All day she sits beside the hearth or in the sun or on my hat:
She sits and sits and sits and sitsand that's what makes a Gumbie Cat!
But when the day's hustle and bustle is done,
Then the Gumbie Cat's work is but hardly begun.
As she finds that the mice will not ever keep quiet,
She is sure it is due to irregular diet
And believing that nothing is done without trying,
She sets straight to work with her baking and frying.
She makes them a mouse-cake of bread and dried peas,
And a beautiful fry of lean bacon and cheese.
I have a Gumbie Cat in mind, her name is Jennyanydots;
The curtain-cord she likes to wind, and tie it into sailor-knots.

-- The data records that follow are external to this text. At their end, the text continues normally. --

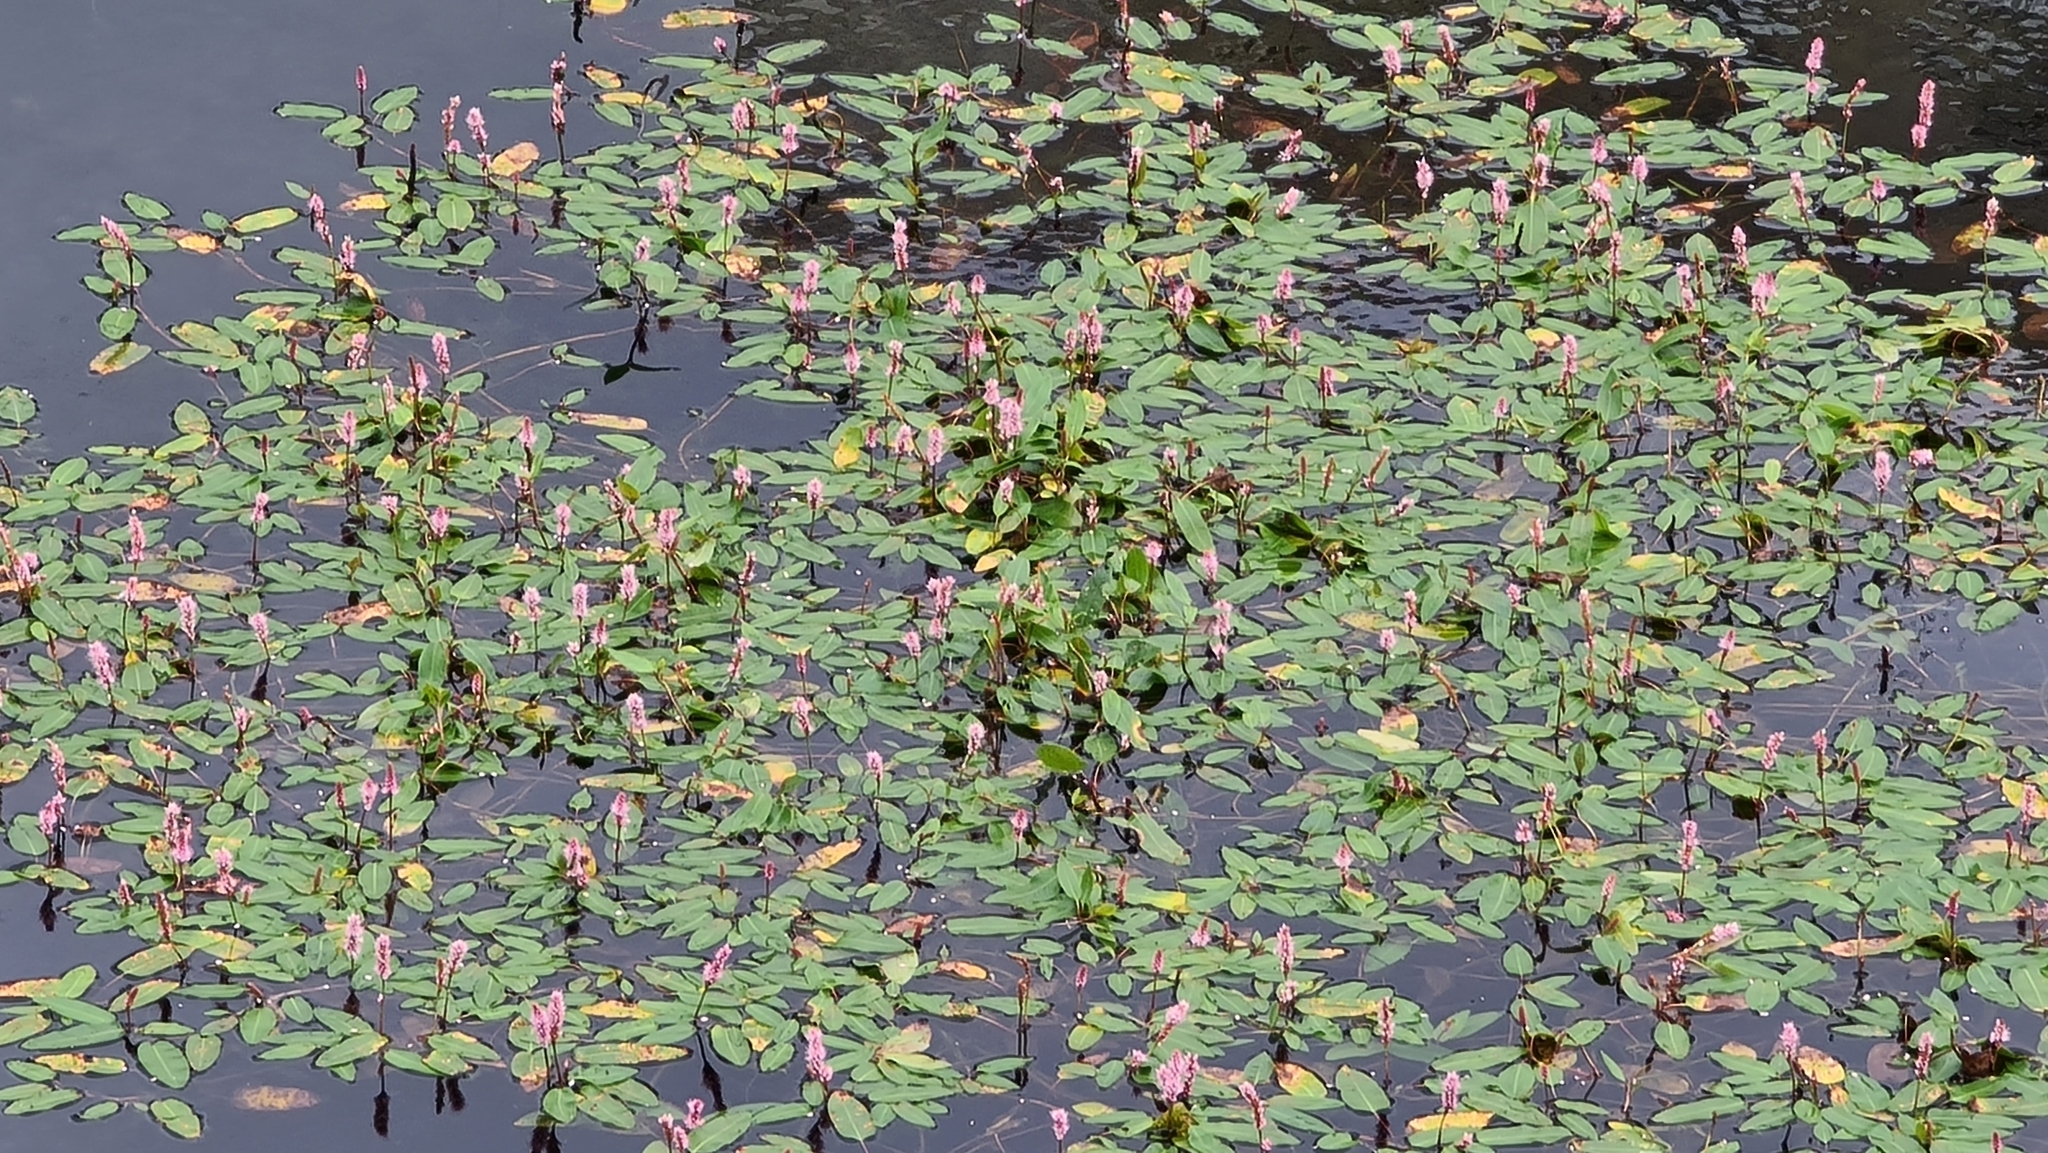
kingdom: Plantae
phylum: Tracheophyta
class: Magnoliopsida
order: Caryophyllales
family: Polygonaceae
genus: Persicaria
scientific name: Persicaria amphibia
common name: Amphibious bistort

She sits upon the window-sill, or anything that's smooth and flat:
She sits and sits and sits and sitsand that's what makes a Gumbie Cat!
But when the day's hustle and bustle is done,
Then the Gumbie Cat's work is but hardly begun.
She thinks that the cockroaches just need employment
To prevent them from idle and wanton destroyment.
So she's formed, from that lot of disorderly louts,
A troop of well-disciplined helpful boy-scouts,
With a purpose in life and a good deed to do
And she's even created a Beetles' Tattoo.
So for Old Gumbie Cats let us now give three cheers
On whom well-ordered households depend, it appears.
GROWLTIGER'S LAST STAND
Growltiger was a Bravo Cat, who travelled on a barge:
In fact he was the roughest cat that ever roamed at large.
From Gravesend up to Oxford he pursued his evil aims,
Rejoicing in his title of 'The Terror of the Thames'.
His manners and appearance did not calculate to please;
His coat was torn and seedy, he was baggy at the knees;
One ear was somewhat missing, no need to tell you why,
And he scowled upon a hostile world from one forbidding eye.
The cottagers of Rotherhithe knew something of his fame;
At Hammersmith and Putney people shuddered at his name.